Data Visualization with Base Graphics: Part 2

2018-05-04

Different Data, Different Plots

Today we're going to move away from scatter plots and lines graphs, and use the ToothGrow data set to look at:
- Histograms
- Boxplots
- Barplots
Along the way, we'll learn more graphical parameters that control the appearance of our figures
- Focus on settings that change the global layout of the plots, rather than appearance of the data itself

ToothGrow

The ToothGrow data set measures the effects of Vitamin C on the length of Guinea Pig teeth.
2 Factors:
1. Dose Level: .5, 1, or 2 mg.
2. Delivery Method: O.J. or vitamin supplements

head(ToothGrowth)

##    len supp dose
## 1  4.2   VC  0.5
## 2 11.5   VC  0.5
## 3  7.3   VC  0.5
## 4  5.8   VC  0.5
## 5  6.4   VC  0.5
## 6 10.0   VC  0.5

Histograms

Histograms summarize a single continuous variable by showing the relative likelihoods of observing specific values. To give a representative summary, be sure to consider:
1. The number of breaks on the x-axis (i.e., how wide are the bins)
2. Use of frequency (i.e., total counts) or proportions on the y axis

hist(ToothGrowth$len,freq = TRUE,
     main = NULL, xlab="Tooth Length")

hist(ToothGrowth$len,freq = FALSE,
     main = NULL, xlab="Tooth Length")

Histograms

You can change whether values that fall exactly on a break value are sorted into the left or the right hand bin.
- Very important for discrete variables with only a few possible responses (e.g. a 7-point likert scale).

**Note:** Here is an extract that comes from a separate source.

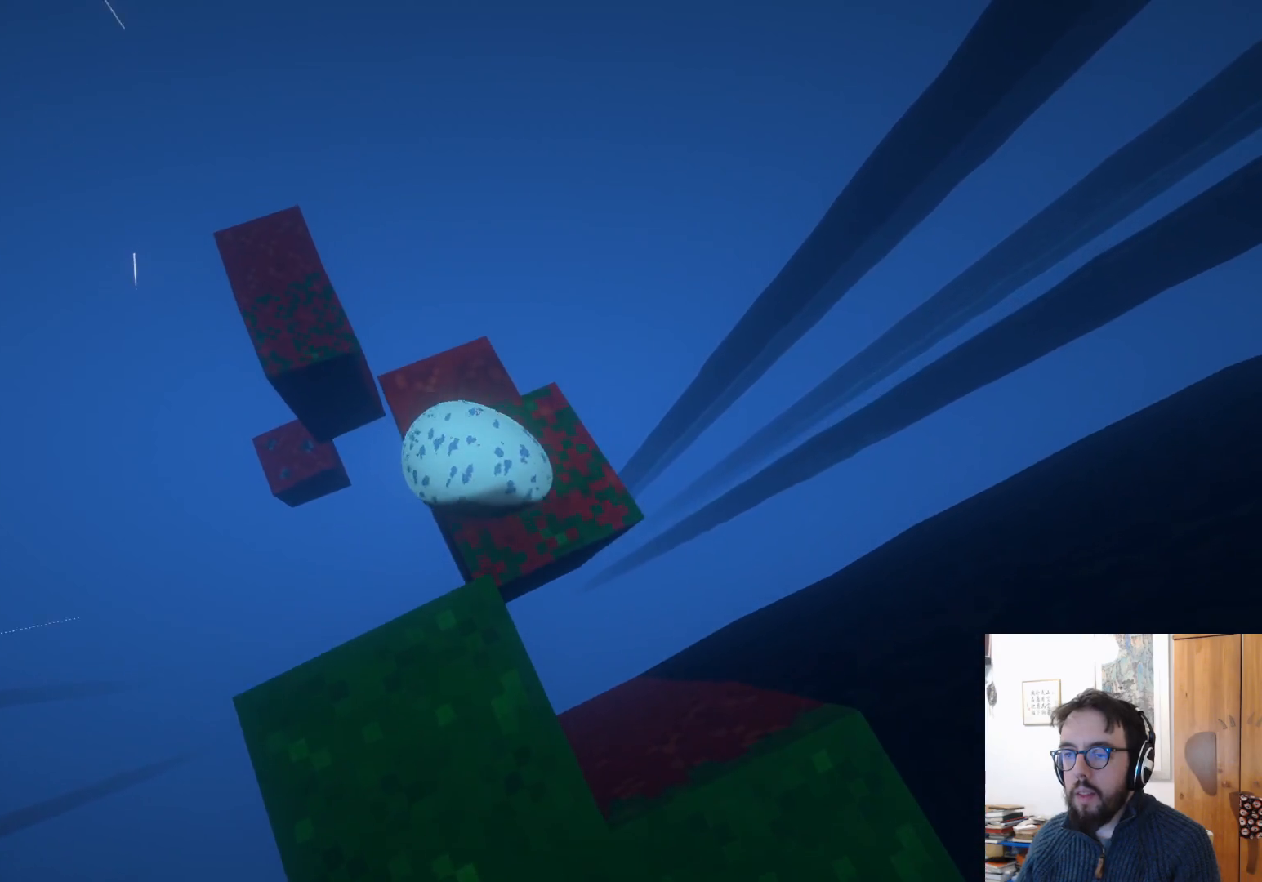
{"buttons": [], "left_stick": "center", "right_stick": "center", "events": [[67, "left_stick", "up-right"], [483, "left_stick", "center"]]}
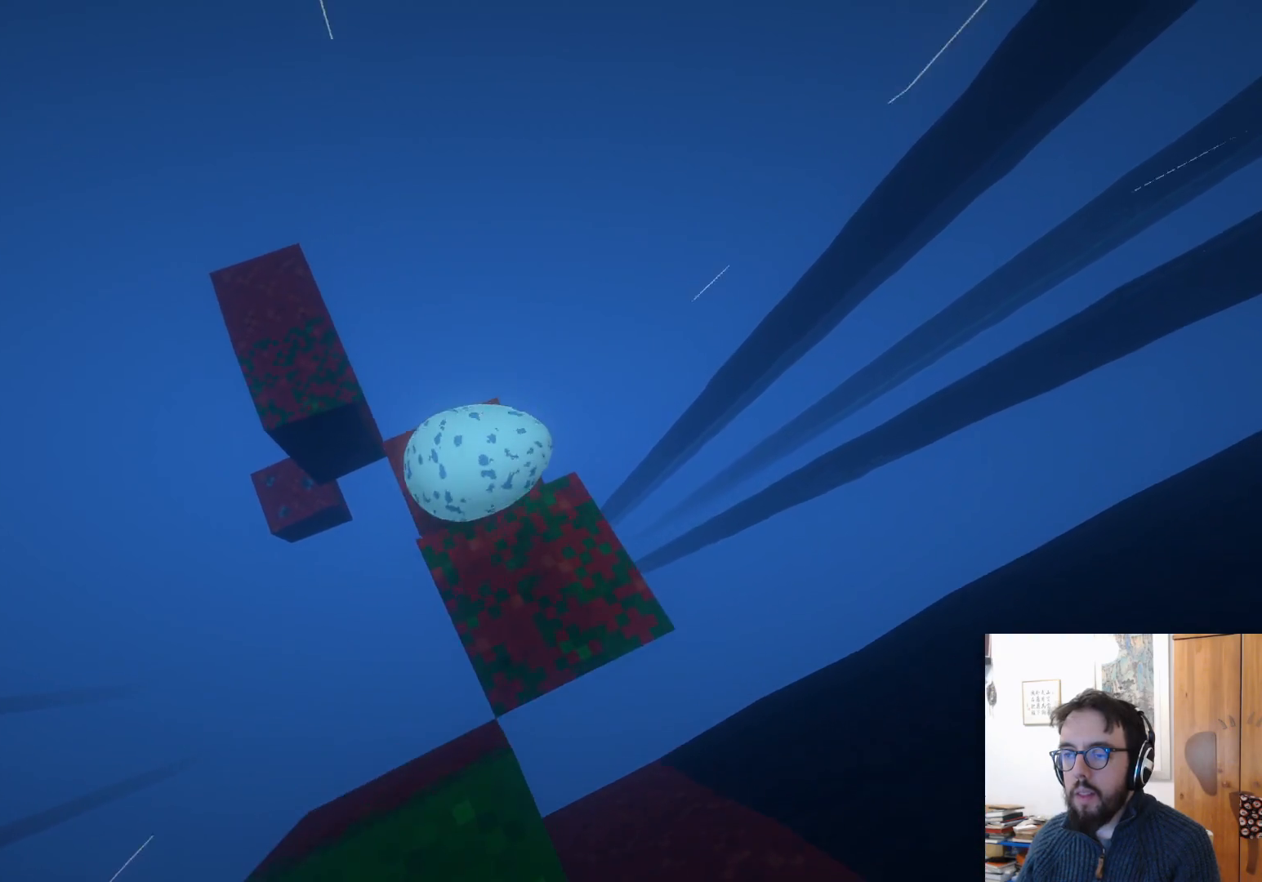
{"buttons": [], "left_stick": "down", "right_stick": "left", "events": [[17, "right_stick", "left"], [33, "left_stick", "down-left"], [450, "left_stick", "down"]]}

hist(ToothGrowth$len, right = TRUE) # right-inclusive

hist(ToothGrowth$len, right = FALSE) # left-inclusive

Histograms

In the previous example, the bins were too wide and made the histogram appear rectangular. We can change this with the breaks argument:

hist(ToothGrowth$len, breaks = 20, main = NULL, xlab = "Tooth Length")

We'll compare how well different breaks describe the data by plotting several histograms in the same figure. We can do this by changing the mfrow (multiple figures by row) graphics setting.

The mfrow value is set by using the par() function, and is used to divide the figure window up into a grid of different regions, allowing a different plot to be drawn in each region.

Â¡Danger!

When using par, remember that the changes you make affect all subsequent plots, which is not usually what you want.

One solution is to make a copy of the default par() settings before you modify them, then use that copy to reset the defaults after your plotting.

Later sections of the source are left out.